Ilmu yang terpuji dan tercela, karena itu mencarinya ada yang berhukum fardlu ada juga yang haram. Yang fardlu ada yang kifayah ada juga yang ain. Maka kita juga harus mencari ilmu dengan memilih yang paling penting. Dan ilmu terpenting adalah “ilmu tauhid”. Dengan dasar yang kuat, kita bisa memanfaatkan ilmu sebagai jalan untuk “mengesakan Nya, mengenalNya, dan mengabdikan diri sepenuhnya kepada Nya.
Banyak pencari ilmu, salah prioritas, tak memiliki pondasi yang kokoh, akibatnya justru menjauh dari Tuhan, menumbuhkan kecongkakan, dan akhirnya mengingkari Nya (Na’udzu billah). Ilmu Tauhid mengajar, “penguasa semesta Alam adalah Alloh SWT, Dia menggenggam segala urusan, menentukan segala sesuatu atas atas kehendak Nya yang sempurna merdeka. Gak Ada kekuasaan yang merintangi, gak ada kekuatan yang menghalangi, tak ada sesuatu yang membatasi, sempurna di dalam kekuasaan Nya.

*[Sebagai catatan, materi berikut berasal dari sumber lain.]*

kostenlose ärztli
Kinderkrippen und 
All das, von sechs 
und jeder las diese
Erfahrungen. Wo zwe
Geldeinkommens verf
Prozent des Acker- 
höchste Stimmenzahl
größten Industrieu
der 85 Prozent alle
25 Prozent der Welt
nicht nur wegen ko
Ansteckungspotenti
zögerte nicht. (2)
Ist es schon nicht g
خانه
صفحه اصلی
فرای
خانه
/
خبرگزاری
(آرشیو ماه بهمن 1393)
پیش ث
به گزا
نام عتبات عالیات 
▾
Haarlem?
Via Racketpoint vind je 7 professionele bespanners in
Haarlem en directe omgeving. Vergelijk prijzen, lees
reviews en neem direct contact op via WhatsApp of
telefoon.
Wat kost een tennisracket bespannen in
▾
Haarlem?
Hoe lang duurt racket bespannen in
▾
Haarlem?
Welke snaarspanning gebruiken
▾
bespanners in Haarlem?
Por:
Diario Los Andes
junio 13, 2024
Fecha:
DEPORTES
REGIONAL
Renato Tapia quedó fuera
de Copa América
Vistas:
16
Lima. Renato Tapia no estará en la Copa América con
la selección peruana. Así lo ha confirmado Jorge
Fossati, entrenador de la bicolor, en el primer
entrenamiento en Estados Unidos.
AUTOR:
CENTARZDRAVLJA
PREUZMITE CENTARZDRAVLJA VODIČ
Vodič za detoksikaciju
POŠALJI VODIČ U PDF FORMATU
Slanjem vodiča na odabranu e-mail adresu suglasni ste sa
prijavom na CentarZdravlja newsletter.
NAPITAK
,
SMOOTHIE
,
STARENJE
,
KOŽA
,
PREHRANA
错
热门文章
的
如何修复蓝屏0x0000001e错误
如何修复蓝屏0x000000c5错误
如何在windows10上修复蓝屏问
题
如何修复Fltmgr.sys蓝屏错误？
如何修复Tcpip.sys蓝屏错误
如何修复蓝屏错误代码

Manusia diciptakan untuk menjadi Khalifah Nya, diberikan akal fikiran dan indera yang lengkap, diutus rasul sebagai teladan, dan kitab suci sebagai panduan, agar tahu kewajibannya. Manusia hidup tidak merdeka bebas menuruti keinginannya. Manusia terikat dengan kewajiban, kepada Tuhan, manusia, dan makhluk lainnya. Ketaatan terhadap kewajiban, akan dicatat sebagai “kebaikan”. Dan pelaku kebaikan, kembali kepada dirinya. Demikian juga pelaku keburukan, ibarat menabur angina, dia akan menunai badai.
Perintah mencari yang berhukum wajib, harus ditempuh kendati jauh jarak, sebenarnya agar kita bisa mengenali “aneka kebaikan” yang mungkin bisa kita lakukan. Hanya dengan ilmu kita melakukan sesuatu dengan benar, baik, bernilai. Orang selalu diberikan ruang luas untuk melakukan kebaikan, sebagian hanya bisa melakukan kebaikan untuk dirinya, sebagian lain meluas untuk keluarga, anak dan isteri, sebagian lain meluas tak terbatas wilayah, dan dibatasi waktu, tak terbatas jumlah.
Banyak orang mengajar satu orang, dan banyak oran yang bisa mengajar jutaan orang, bahkan lintas negara, lintas waktu. Pembedanya, mereka “berilmu” atau tidak. Banyak temuah buah kreatifitas, yang memberikan manfaat pada orang lain dalam jumlah terbatas, dan banyak juga temuan yang bermanfaat untuk jutaan orang, lintas waktu dan tempat ; lampu, alat-alat transportasi, alat komunikasi, dan tehnologi lain. Semuanya itu buah dari ‘Ilmu”
Ketika al-Ghozali membuka kitab utama “Ihza” dan membahas tentang ilmu, tentu menyimpan harapan besar agar kita menterjemah kewajiban hidup, ibadah kepada Allah, menjadi khalifah Nya, dengan melalui “pintu Ilmu”. Dengan itu memungkinkan ibadah kita punya dampak besar terhadap kehidupan, memberikan kebaikan kepada lebih banyak manusia. Dan tentu saja harus dimulai dengan “ilmu Tauhid”, untuk memastikan ilmu yang kita pelajari menjadi bagian pengabdian kepada Allah, dan menjadi jalan (thariqah) untuk untuk membuka tirai yang menutup kedekatan, membuka hijab yang menghalangi pemahaman dan pengenalan.